··· Document text

At first glance the processes of change that began in 1989 in Bulgaria differ completely from those in Serbia with regard to the historical mythology involved, especially with regard to the myth of national superiority and “God’s elect”. In the modern and recent history of Bulgaria this myth has gradually lost its hold on the national consciousness, for the question of the civilizational choice of Bulgaria has been set in terms of “accession” - whether it be to the West, to Russia, or to the Soviet Union.

 

Among the basic causes for this feature, I would point out the following:

First, there is a gap of five centuries separating the time when that myth was active, in the first centuries of the Bulgarian state, especially after conversion to Christianity in the nintieth century, from the modern history of Bulgaria. While in this same period of “timelessness” for Bulgaria, in Serbia the Kosovo myth grew in cultural force; by this myth the fall under the Turkish yoke (after the Battle of Kosovo) was transfigured as a heroic feat of martyrdom in Serbian history. Combined with the myth of unique Savian Orthodoxy, it created a spiritual heritage, a continuity of Serbian history in the national consciousness.

 

 

Although it was a factor for cultural and national preservation in Bulgaria as well, Orthodoxy was not connected with the founding myth of nationality. Moreover, during the Turkish domination the religion tended to acquire an overtone of Greek domination, becoming associated with Greek interests promoted by the Patriarchate of Constantinople[14].

 

This was one of the causes why the attempts in modern times to unite the national idea with Orthodoxy were not particularly active or successful. National mythology about the values and missionary projects of the nation were fueled mostly by the idea of joining “imported” large-scale mythologies such as European values (science, economic growth, pragmatism); or the Slavic idea, usually embodied by Russia and connected with values such as warm human relations, spirituality, etc.

 

In the first half of the twentieth century Europeanism was less popular than the Slavophile idea. At the same time, even the proponents of the Slavic idea (writers, historians) defended the trend for Bulgarian culture to join universal and the advanced culture, and resisted cultural isolationism. The idea of a unique Bulgarian messianism, upheld by a few thinkers, called for a neo-pagan renaissance, and was inspired by anti-Slavic and anti-European emotions; it usually involved authoritarian and totalitarian trends [15].

······
··· Entries provided

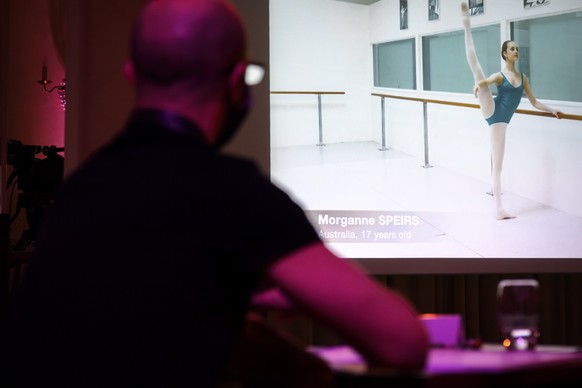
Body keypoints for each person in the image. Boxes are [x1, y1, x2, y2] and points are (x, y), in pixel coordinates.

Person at [0, 0, 429, 386]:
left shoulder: (79, 189)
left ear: (132, 74)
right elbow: (402, 342)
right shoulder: (233, 193)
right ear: (239, 80)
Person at [461, 2, 562, 220]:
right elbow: (487, 80)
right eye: (512, 49)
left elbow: (534, 102)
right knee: (477, 69)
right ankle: (467, 25)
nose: (516, 51)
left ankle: (499, 210)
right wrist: (479, 85)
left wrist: (552, 110)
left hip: (502, 122)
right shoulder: (500, 75)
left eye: (517, 48)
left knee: (497, 166)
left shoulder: (523, 78)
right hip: (493, 111)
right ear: (505, 54)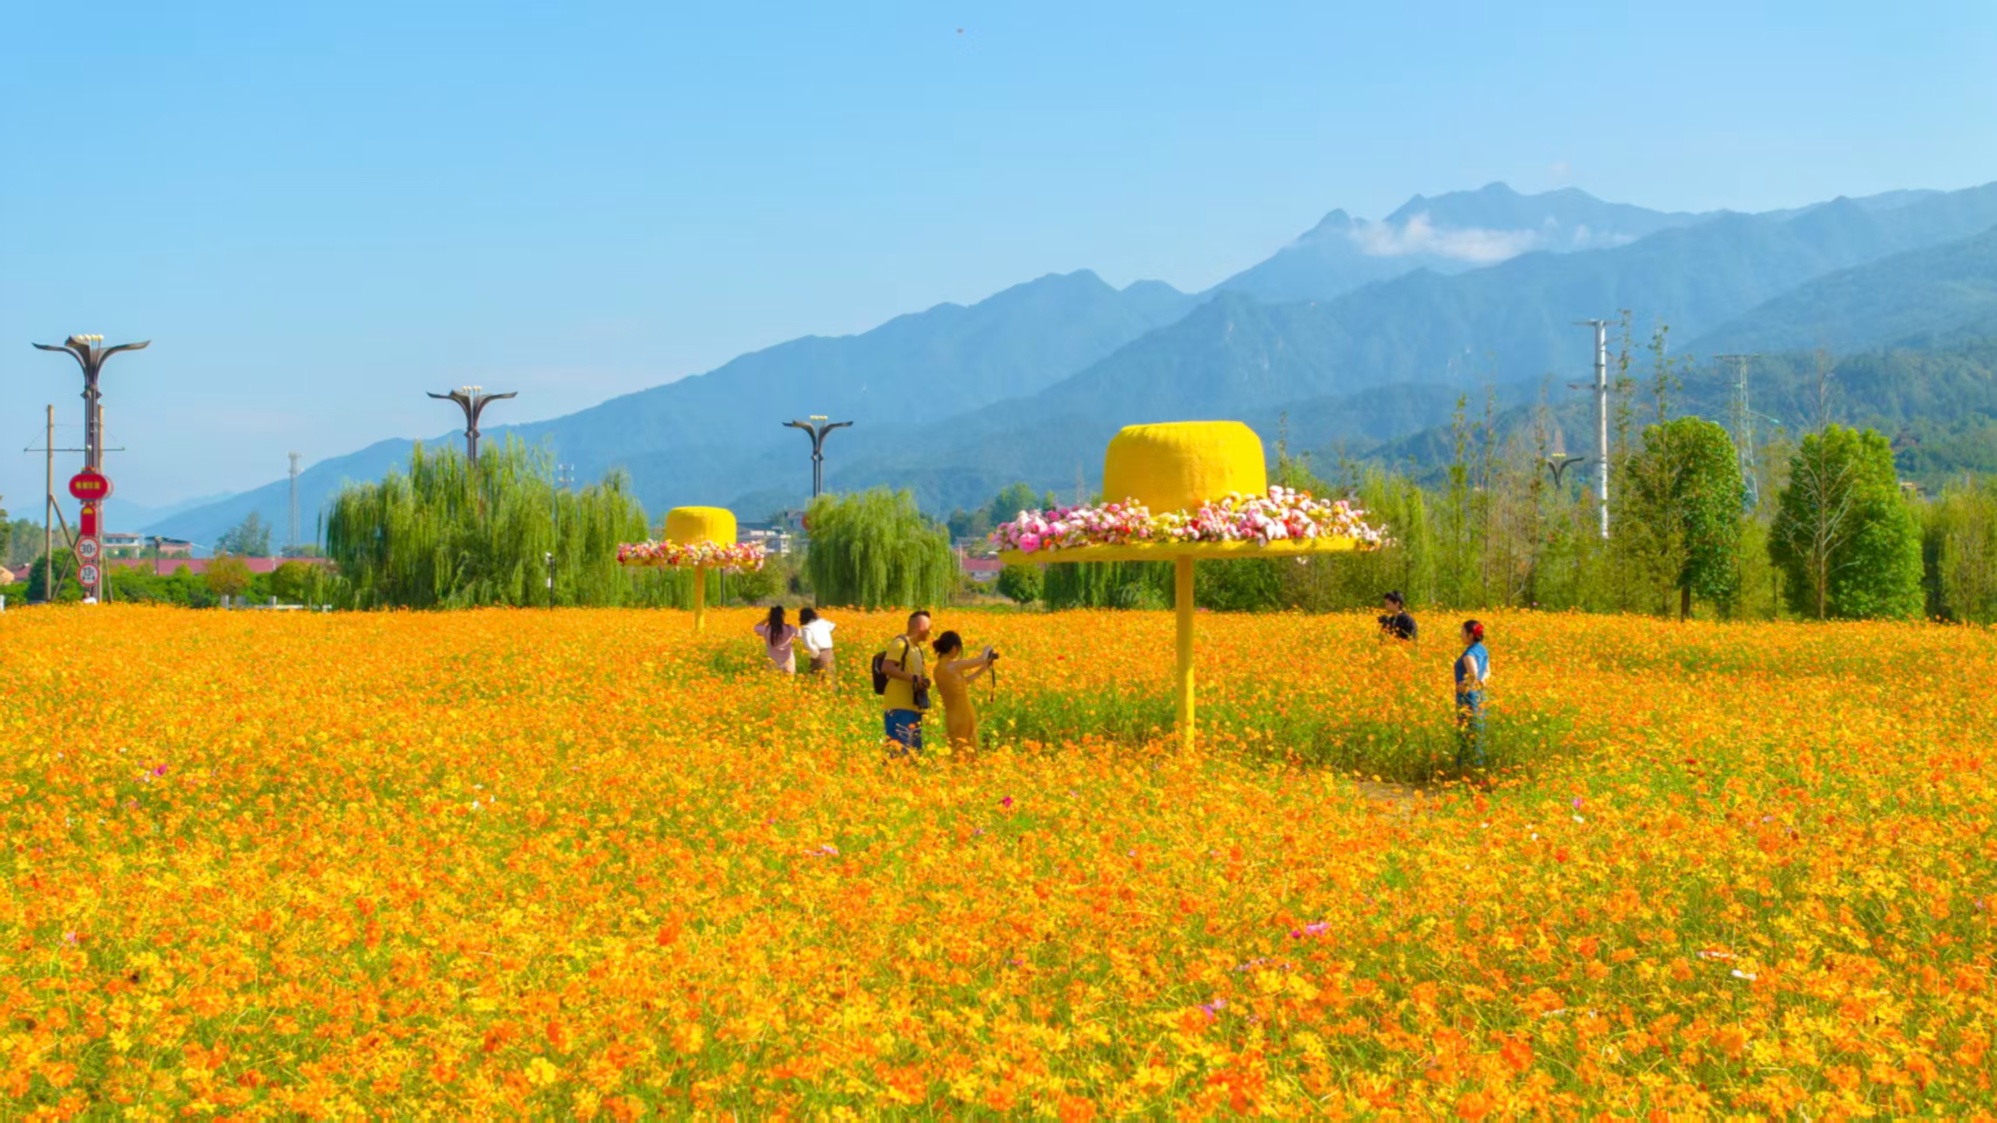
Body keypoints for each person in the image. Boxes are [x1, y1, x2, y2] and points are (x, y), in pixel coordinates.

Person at [930, 630, 997, 752]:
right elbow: (981, 659)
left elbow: (963, 683)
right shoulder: (953, 665)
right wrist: (988, 648)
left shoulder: (938, 669)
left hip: (951, 717)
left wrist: (984, 668)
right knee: (967, 750)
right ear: (954, 648)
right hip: (964, 715)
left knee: (957, 750)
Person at [877, 610, 932, 753]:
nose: (929, 632)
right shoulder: (900, 644)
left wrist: (923, 681)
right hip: (899, 706)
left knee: (914, 754)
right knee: (899, 752)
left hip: (913, 707)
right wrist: (914, 679)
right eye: (928, 628)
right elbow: (887, 668)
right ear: (920, 626)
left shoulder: (917, 649)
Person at [1454, 619, 1491, 771]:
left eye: (1462, 632)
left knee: (1466, 731)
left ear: (1470, 635)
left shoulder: (1469, 654)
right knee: (1478, 730)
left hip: (1468, 697)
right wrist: (1482, 681)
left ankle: (1465, 767)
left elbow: (1473, 673)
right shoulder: (1482, 650)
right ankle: (1478, 765)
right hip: (1481, 695)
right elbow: (1487, 672)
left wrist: (1464, 685)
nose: (1460, 635)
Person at [752, 605, 800, 674]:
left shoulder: (766, 629)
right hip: (788, 662)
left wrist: (767, 618)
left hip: (772, 663)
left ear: (771, 616)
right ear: (783, 616)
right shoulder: (790, 628)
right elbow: (799, 634)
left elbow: (756, 627)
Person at [798, 607, 836, 678]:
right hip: (829, 652)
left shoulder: (806, 628)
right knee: (829, 676)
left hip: (819, 654)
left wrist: (815, 654)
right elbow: (833, 626)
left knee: (818, 677)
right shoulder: (822, 622)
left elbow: (808, 645)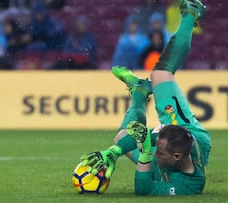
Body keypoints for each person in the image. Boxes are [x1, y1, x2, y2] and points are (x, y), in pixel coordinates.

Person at [80, 0, 211, 196]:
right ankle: (190, 13)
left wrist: (146, 154)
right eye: (157, 149)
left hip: (178, 155)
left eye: (160, 153)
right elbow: (141, 134)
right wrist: (113, 153)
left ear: (175, 157)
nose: (156, 153)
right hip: (185, 126)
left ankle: (139, 93)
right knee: (160, 74)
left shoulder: (190, 185)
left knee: (121, 137)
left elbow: (143, 190)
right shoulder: (169, 145)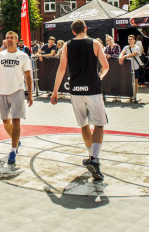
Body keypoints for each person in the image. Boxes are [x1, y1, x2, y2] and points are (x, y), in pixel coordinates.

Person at [51, 20, 109, 180]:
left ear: (73, 31)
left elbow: (61, 69)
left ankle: (90, 155)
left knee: (83, 124)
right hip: (93, 89)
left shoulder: (67, 46)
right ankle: (95, 159)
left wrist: (55, 91)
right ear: (85, 28)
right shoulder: (95, 44)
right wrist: (100, 77)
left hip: (75, 90)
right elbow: (106, 66)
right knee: (98, 124)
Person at [0, 31, 33, 165]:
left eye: (12, 38)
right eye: (7, 38)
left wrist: (30, 94)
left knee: (16, 121)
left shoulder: (23, 56)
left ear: (16, 40)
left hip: (17, 92)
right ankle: (16, 139)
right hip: (2, 92)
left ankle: (13, 150)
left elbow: (28, 76)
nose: (9, 40)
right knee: (5, 122)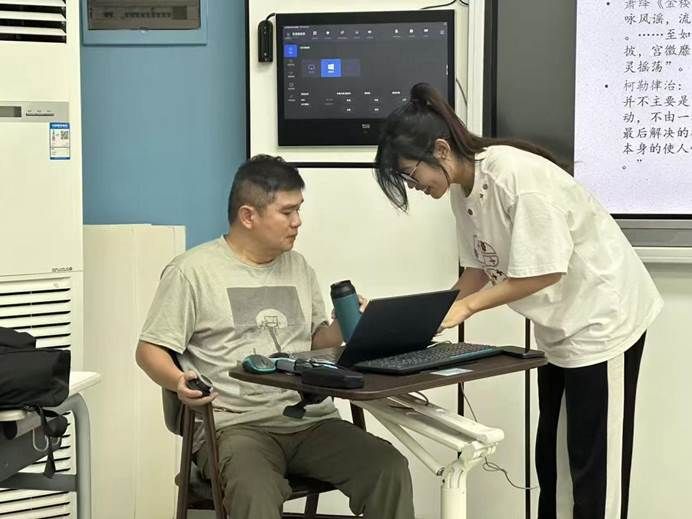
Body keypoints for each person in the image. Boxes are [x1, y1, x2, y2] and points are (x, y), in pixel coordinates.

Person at [373, 83, 662, 519]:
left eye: (411, 174)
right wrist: (418, 321)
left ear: (441, 150)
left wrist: (467, 308)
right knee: (554, 461)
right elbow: (475, 272)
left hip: (604, 321)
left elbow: (544, 271)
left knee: (594, 468)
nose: (413, 186)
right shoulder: (463, 192)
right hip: (559, 328)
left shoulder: (516, 178)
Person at [135, 155, 415, 519]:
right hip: (236, 427)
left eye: (299, 209)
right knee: (255, 492)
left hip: (311, 420)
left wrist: (345, 325)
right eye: (287, 212)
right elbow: (149, 350)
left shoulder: (298, 266)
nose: (298, 221)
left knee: (387, 468)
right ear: (248, 216)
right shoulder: (192, 272)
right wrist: (178, 380)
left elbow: (316, 343)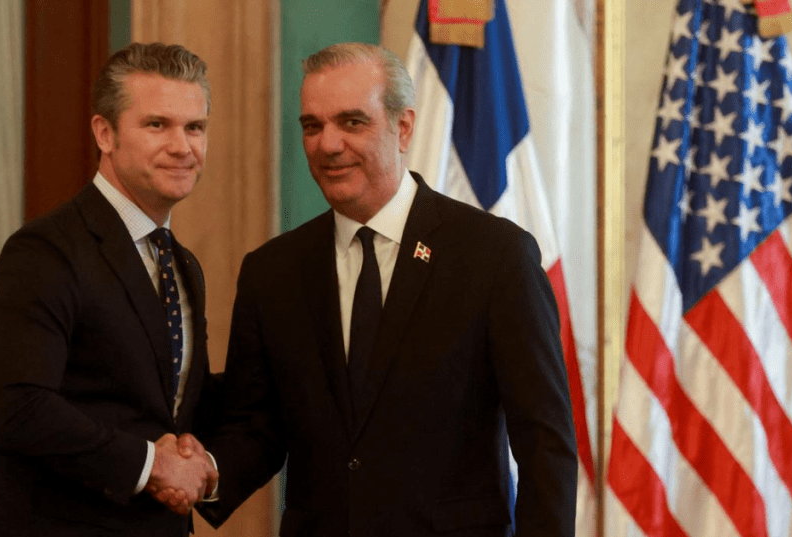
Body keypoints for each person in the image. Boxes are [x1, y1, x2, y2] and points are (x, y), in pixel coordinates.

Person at [194, 42, 578, 536]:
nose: (328, 144)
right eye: (312, 126)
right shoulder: (273, 271)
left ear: (403, 127)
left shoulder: (494, 257)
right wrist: (202, 472)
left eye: (351, 122)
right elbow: (257, 428)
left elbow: (545, 442)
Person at [0, 42, 221, 537]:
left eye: (194, 127)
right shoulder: (44, 251)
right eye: (157, 125)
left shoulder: (182, 264)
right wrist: (153, 464)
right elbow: (14, 409)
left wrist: (201, 463)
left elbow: (162, 404)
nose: (182, 146)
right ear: (104, 133)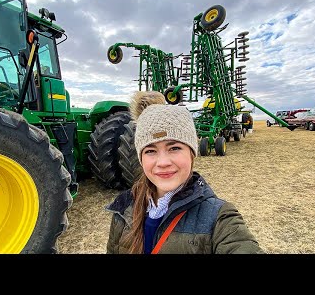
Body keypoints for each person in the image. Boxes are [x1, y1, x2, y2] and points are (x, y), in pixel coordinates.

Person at [105, 91, 264, 254]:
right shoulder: (124, 208)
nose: (163, 162)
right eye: (150, 151)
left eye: (174, 148)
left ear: (192, 153)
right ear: (140, 158)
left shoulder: (219, 218)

······

**What you will do:**
(a) Answer these questions from the passage on national myths in Bulgaria and Serbia:
(i) In what year did the processes of change in Bulgaria begin?
(ii) Whose interests did the Patriarchate of Constantinople promote during the Turkish domination?
(iii) In the first half of the twentieth century, which was more popular in Bulgaria, Europeanism or the Slavophile idea?
(b) Retype the stretch of the passage on national myths in Bulgaria and Serbia from "Among the basic" through "the national consciousness.".
The records are not needed for this work.

**Solution set:**
(a)
(i) 1989
(ii) Greek interests
(iii) The Slavophile idea

(b)
Among the basic causes for this feature, I would point out the following:

First, there is a gap of five centuries separating the time when that myth was active, in the first centuries of the Bulgarian state, especially after conversion to Christianity in the nintieth century, from the modern history of Bulgaria. While in this same period of “timelessness” for Bulgaria, in Serbia the Kosovo myth grew in cultural force; by this myth the fall under the Turkish yoke (after the Battle of Kosovo) was transfigured as a heroic feat of martyrdom in Serbian history. Combined with the myth of unique Savian Orthodoxy, it created a spiritual heritage, a continuity of Serbian history in the national consciousness.